For the second experiment, we qualitatively compared the fusion results obtained by the analyzed algorithms on a MS patient database (MSSeg 2016 challengeFootnote 5).

Figure 2 shows the segmentations obtained with all the analyzed multi-atlas strategies. As we can observe from Fig. 2(a), MS lesions are hypo-intense in T1-w modality, which makes its intensity profile similar of that of the gray matter (GM) and even sometimes similar to the cerebro-spinal fluid (CSF) which may affect the results of intensity-based algorithms. The lesions shown in Fig. 2(b), should be classified as white matter, however, the intensity-based algorithms of the state of the art, Fig. 2(f−h), tend to misclassify those regions as GM or CSF, whereas our method, Fig. 2(c), shows better classification results in those areas.

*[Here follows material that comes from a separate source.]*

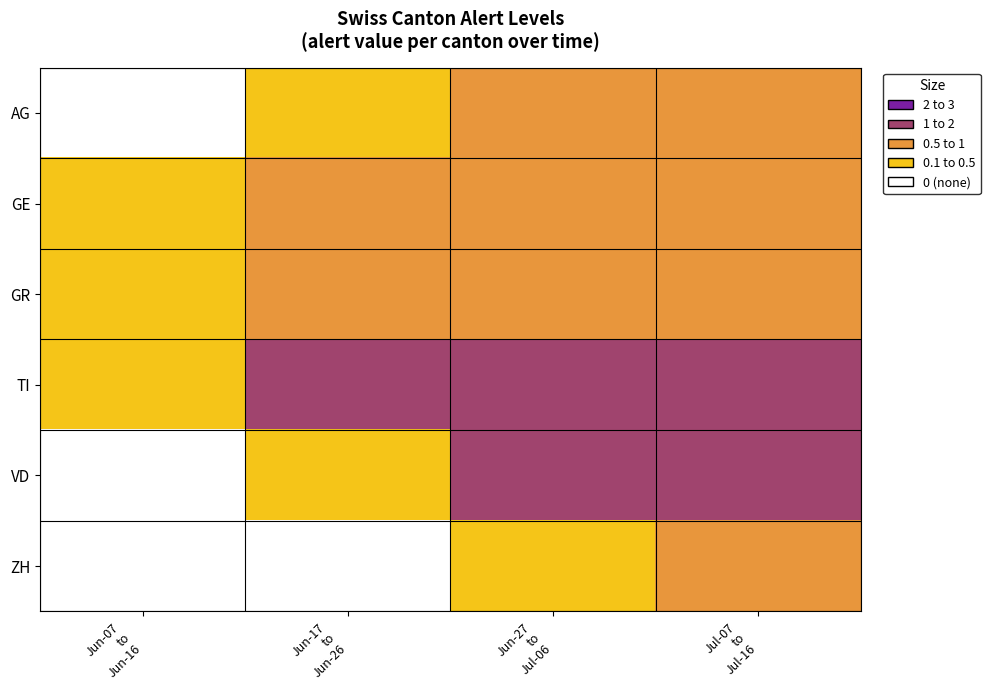

At which category is the sum across all series the highest?

Jul-07
to
Jul-16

When our method is fed with a K mask, Fig. 2(d), the lesion surrounding voxels remain practically the same as when the K mask is not used, Fig. 2(c), whereas the segmentation result inside the lesions agrees entirely with the labels imposed by this mask, as seen in Sect. 3.1.

4 Discussion

Accurate structural volume measurements are important in MS, since the atrophy of some structures such as the deep GM is relevant to the disease progression. However, we have shown that multi-atlas strategies based on intensities, which achieve good segmentation results on healthy subjects, are affected by lesions, and therefore corrupting real measures.

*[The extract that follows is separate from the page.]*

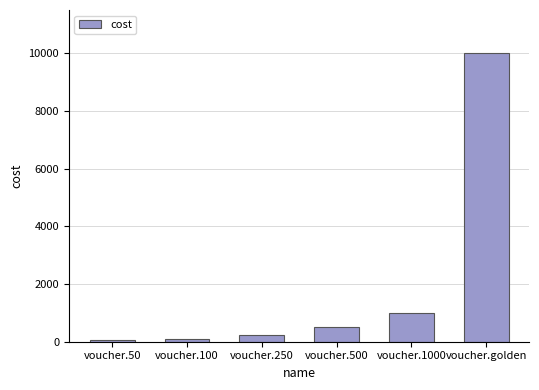

What is the label of the 4th bar from the left?

voucher.500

Herein, we have presented the theory to modify the non-local STAPLE framework to deal with MRI visible lesions. The experiments performed show that our proposal outperforms the state-of-the-art multi-atlas strategies in the lesion areas for both simulated and MS patient images.

Over-performance of MV compared to the state-of-the-art intensity-based strategies was observed on the experiments performed on the uniform intensity lesions database around the lesion areas. This behavior could be due to the fact that the other strategies are patch-based. These strategies consider mean patch differences to calculate the correspondences, hence the bright voxels of the lesions could bias the mean intensity, finding wrong atlas correspondences. Even though, this is an extreme case to test the proposed theory, it shows, combined with the over-performance of MV inside the lesion areas, the effect of the lesion intensities on the segmentation.

In this work, we have only focused on the segmentation performance of the lesion areas, since those are the ones concerning the proposed reformulation. Nonetheless, as these areas are better segmented with our strategy, the average whole brain segmentation performance slightly increases compared to the non-local STAPLE variants. This small improvement is due to lesions are small compared to the whole brain volume. For this reason, we believe that extending our theory to other methods of the literature, such as JLF, would be beneficial in terms of segmentation accuracy of the lesion areas but also of the whole brain.